01 Março 2018
Após 46 anos, o general Antonio Hamilton Mourão passou à reserva do Exército nesta quarta-feira como um símbolo de que o alto escalão do poder no Brasil tolera militares que não só resistem a reconhecer os crimes de ditadura que se encerrou em 1985 como se mostram dispostos a flertar publicamente com a ideia de que os quartéis devem intervir na vida política do país.
A reportagem é de Flávia Marreiro, publicada por El País, 01-03-2018.
·····
*EXPLORE O TEXTO*.
1) Responda com base no trecho sobre o general Mourão:
(a) Quantos anos o general ficou no Exército antes de passar à reserva?
(b) Em que ano terminou a ditadura citada?
(c) Quem escreveu a reportagem e onde ela foi publicada?
2) No trecho sobre o general Mourão, copie a parte que começa nas palavras "01 Março 2018" e vai até "política do país.", trocando "Exército" por "Marinha".

*DADOS DE ORIGEM*.
·····
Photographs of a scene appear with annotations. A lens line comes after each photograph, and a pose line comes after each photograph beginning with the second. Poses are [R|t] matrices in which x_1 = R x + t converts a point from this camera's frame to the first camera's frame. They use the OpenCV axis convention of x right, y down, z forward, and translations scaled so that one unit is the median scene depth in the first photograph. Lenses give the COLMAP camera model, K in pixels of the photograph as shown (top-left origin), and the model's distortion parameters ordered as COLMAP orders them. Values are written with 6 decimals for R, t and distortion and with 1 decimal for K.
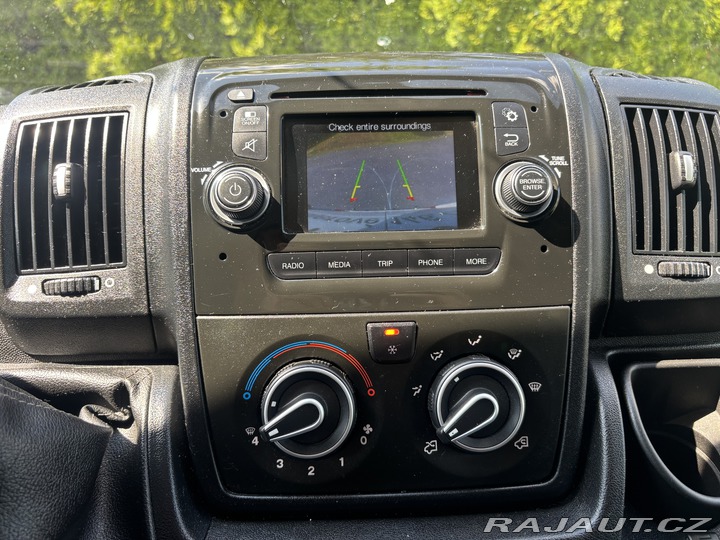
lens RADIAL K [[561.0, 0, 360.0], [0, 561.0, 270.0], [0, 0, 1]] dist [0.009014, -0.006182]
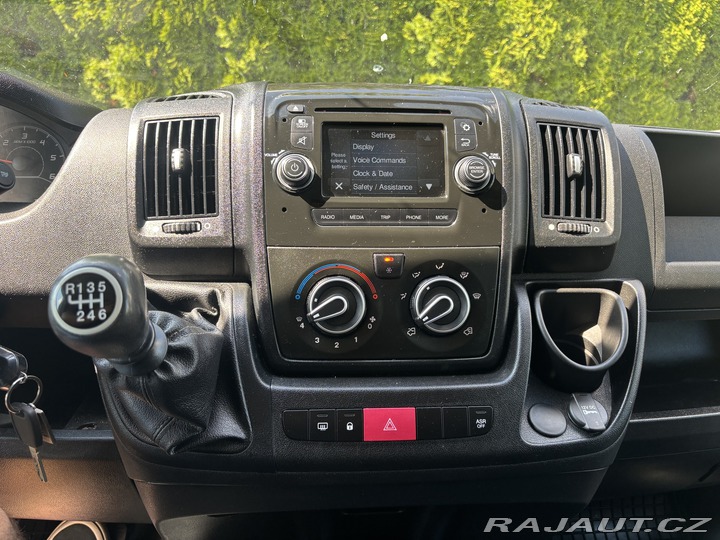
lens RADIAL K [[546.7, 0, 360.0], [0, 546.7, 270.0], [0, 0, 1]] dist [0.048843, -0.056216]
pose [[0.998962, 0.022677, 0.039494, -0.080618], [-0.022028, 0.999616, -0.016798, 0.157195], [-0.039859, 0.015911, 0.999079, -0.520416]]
·····
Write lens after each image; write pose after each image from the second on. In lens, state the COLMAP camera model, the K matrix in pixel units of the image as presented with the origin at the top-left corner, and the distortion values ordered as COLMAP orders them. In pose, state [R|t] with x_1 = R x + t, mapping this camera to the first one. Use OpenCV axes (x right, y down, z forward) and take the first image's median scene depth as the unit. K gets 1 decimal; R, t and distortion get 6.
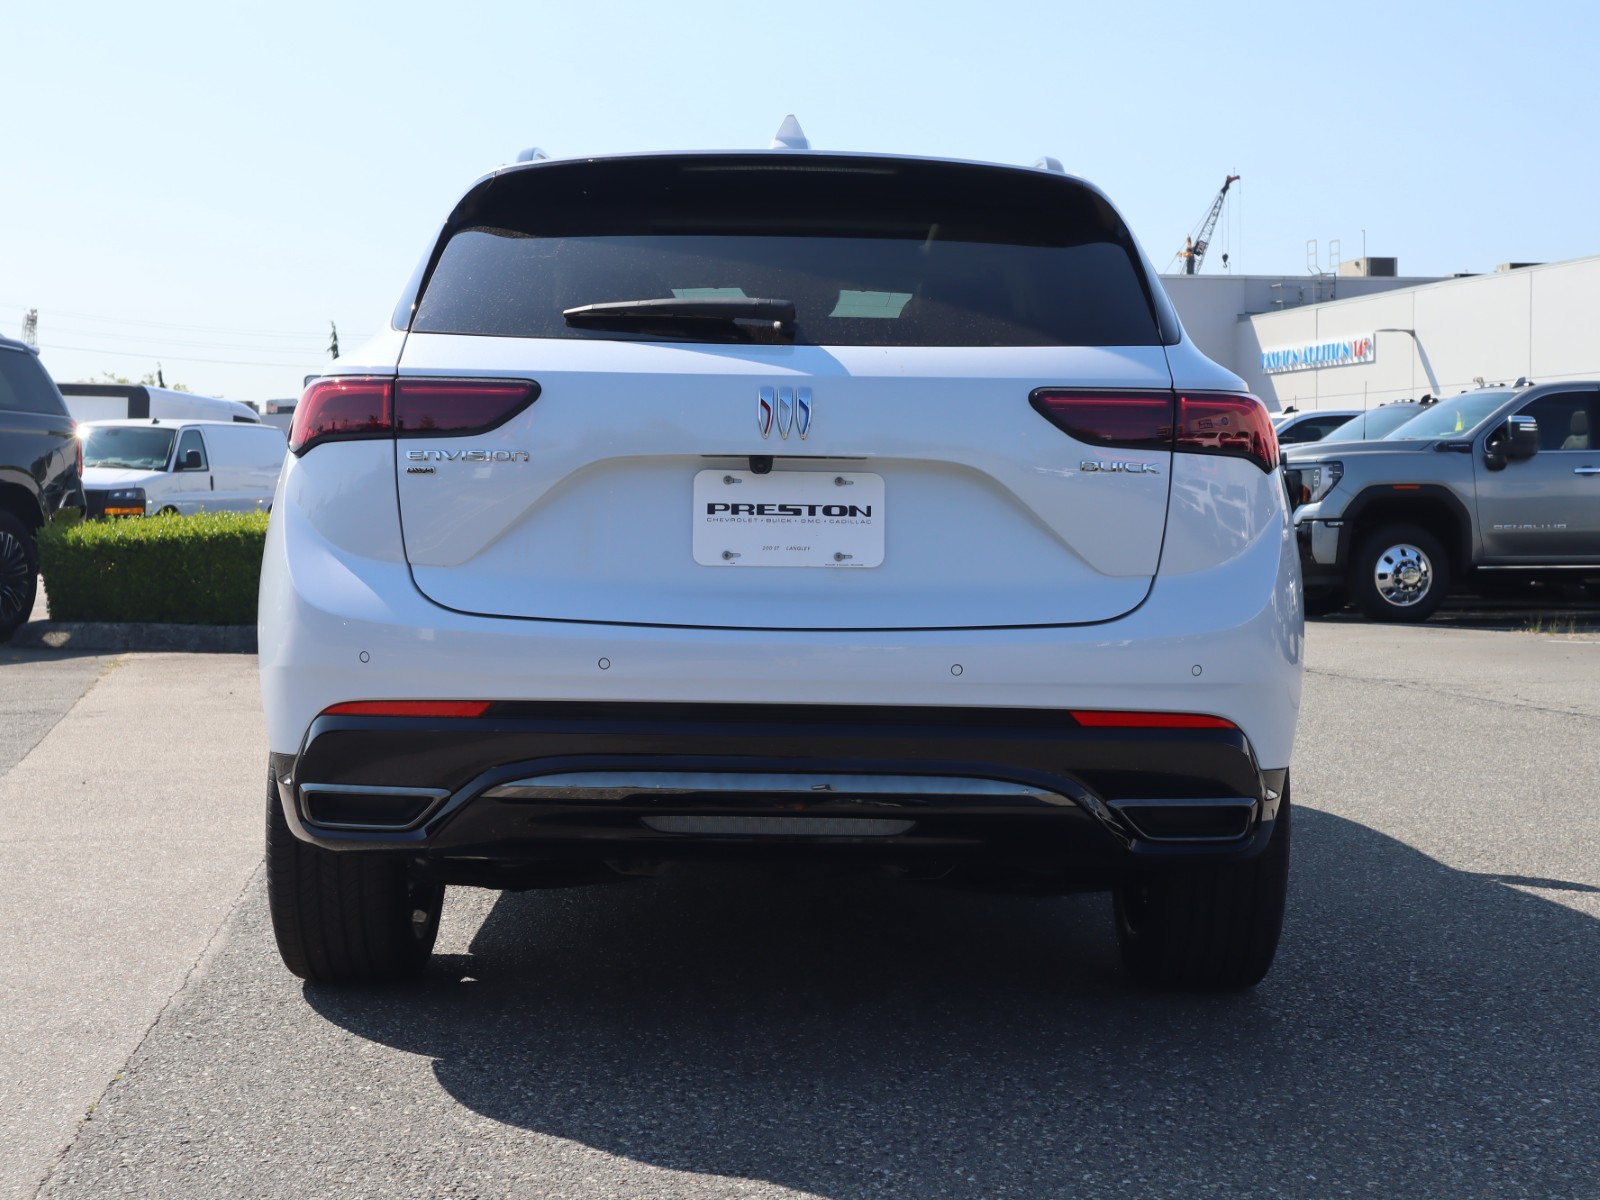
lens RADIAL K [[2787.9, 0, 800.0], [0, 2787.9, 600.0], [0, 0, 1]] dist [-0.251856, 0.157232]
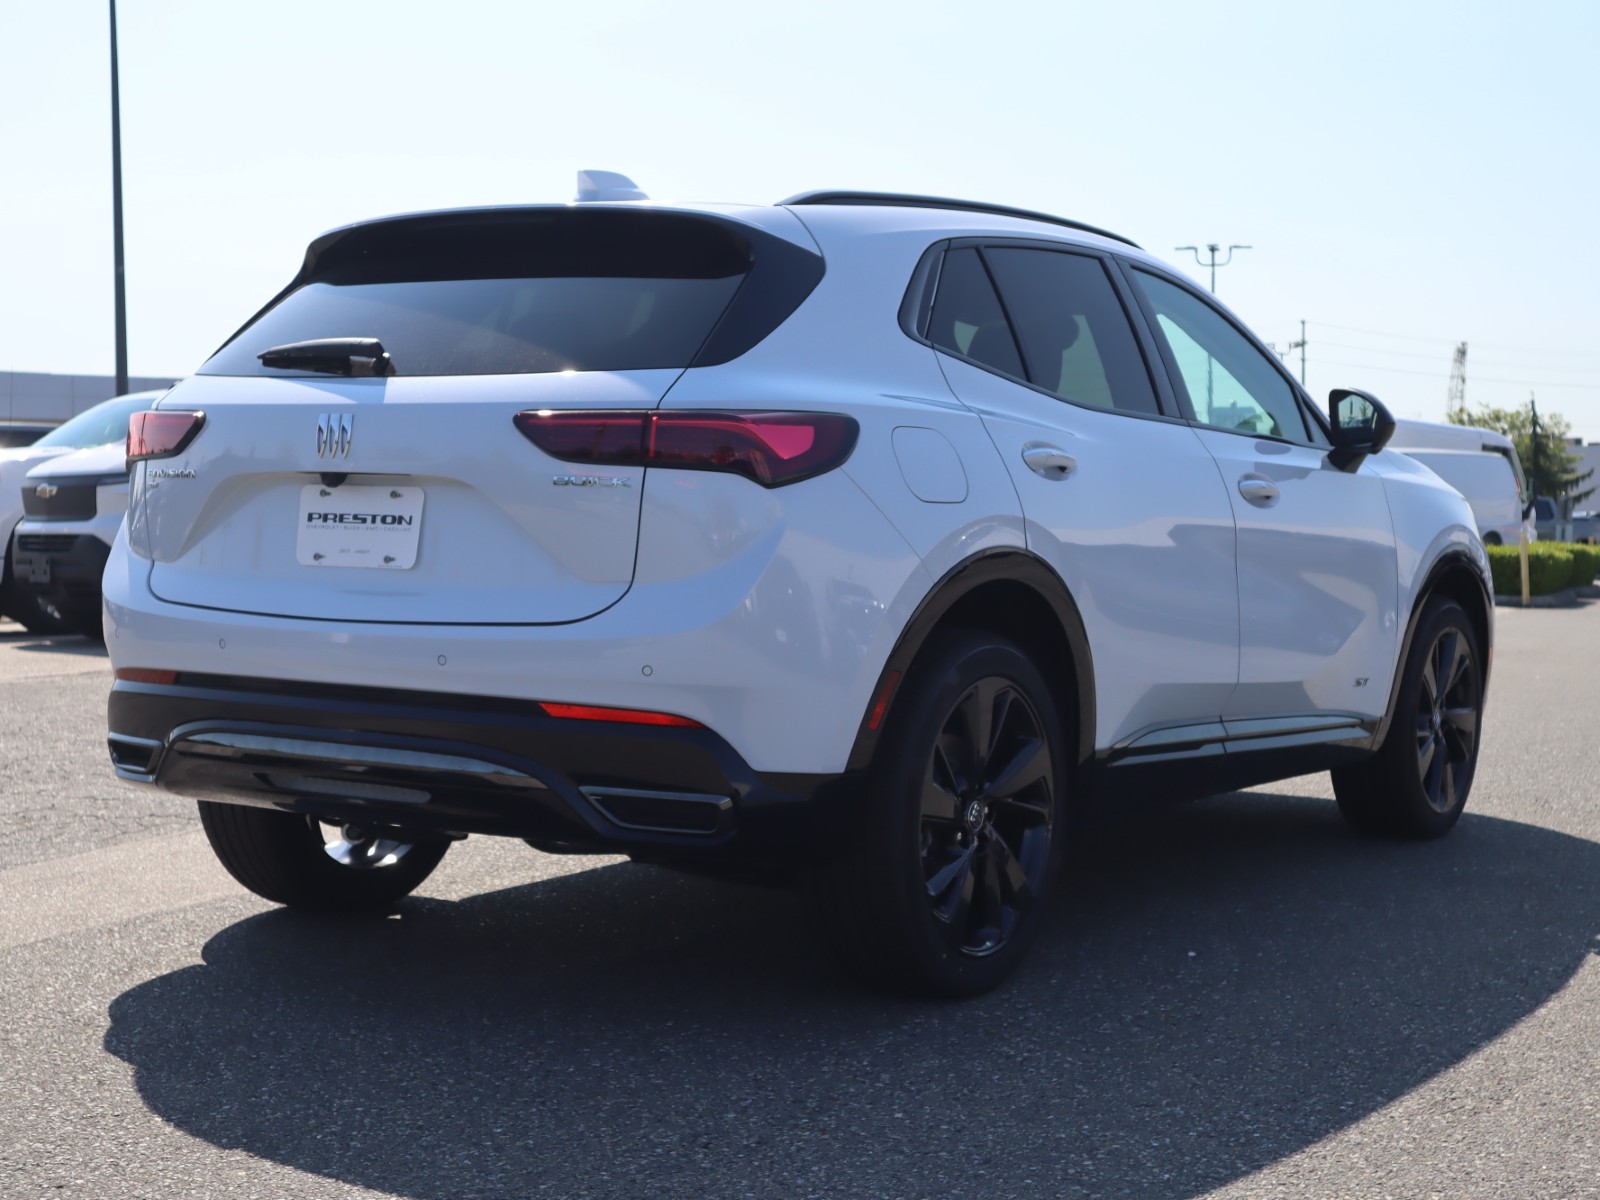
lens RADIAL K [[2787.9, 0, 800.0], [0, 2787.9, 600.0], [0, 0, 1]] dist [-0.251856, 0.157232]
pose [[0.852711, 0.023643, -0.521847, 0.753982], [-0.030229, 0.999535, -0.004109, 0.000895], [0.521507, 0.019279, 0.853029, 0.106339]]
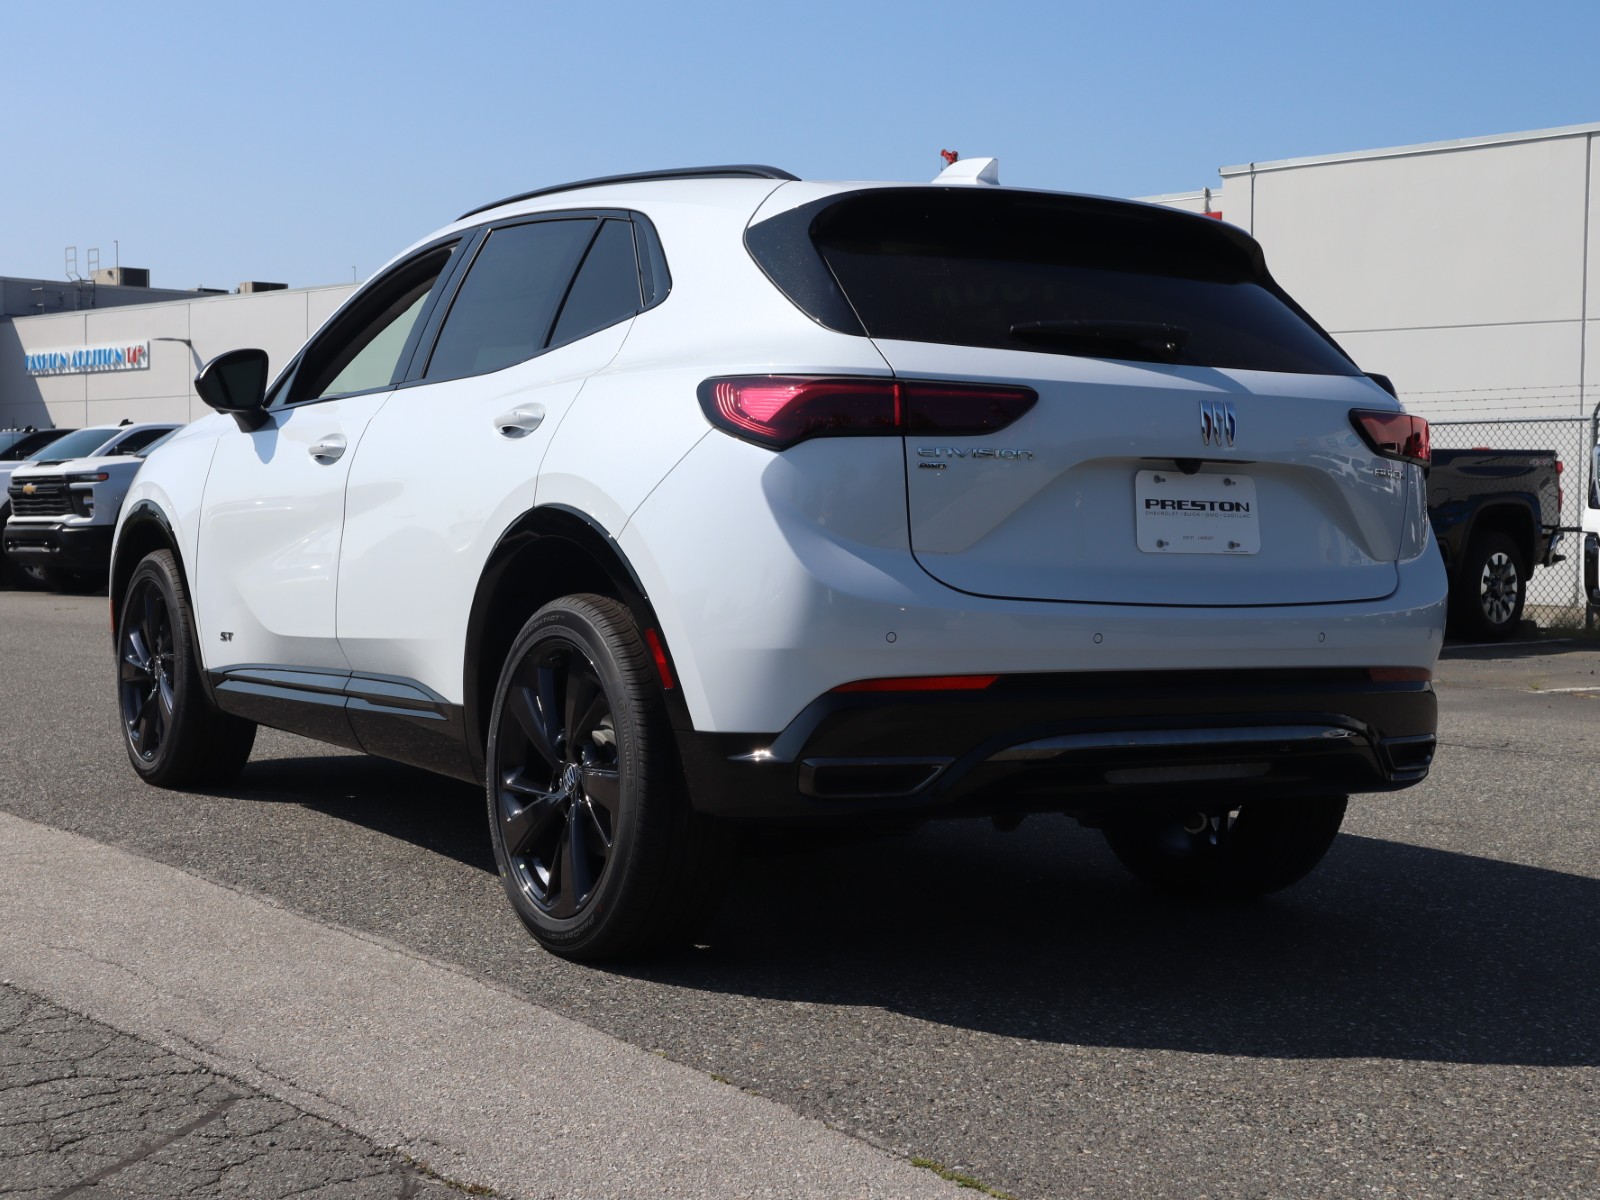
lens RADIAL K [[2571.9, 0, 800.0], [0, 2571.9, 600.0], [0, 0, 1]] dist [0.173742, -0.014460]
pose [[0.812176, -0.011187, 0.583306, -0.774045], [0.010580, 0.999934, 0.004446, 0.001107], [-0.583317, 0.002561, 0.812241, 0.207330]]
·····
*RESPOSTAS POR TAREFA*.
1)
(a) 46 anos.
(b) Em 1985.
(c) Flávia Marreiro escreveu a reportagem, publicada pelo El País.

2)
01 Março 2018
Após 46 anos, o general Antonio Hamilton Mourão passou à reserva do Marinha nesta quarta-feira como um símbolo de que o alto escalão do poder no Brasil tolera militares que não só resistem a reconhecer os crimes de ditadura que se encerrou em 1985 como se mostram dispostos a flertar publicamente com a ideia de que os quartéis devem intervir na vida política do país.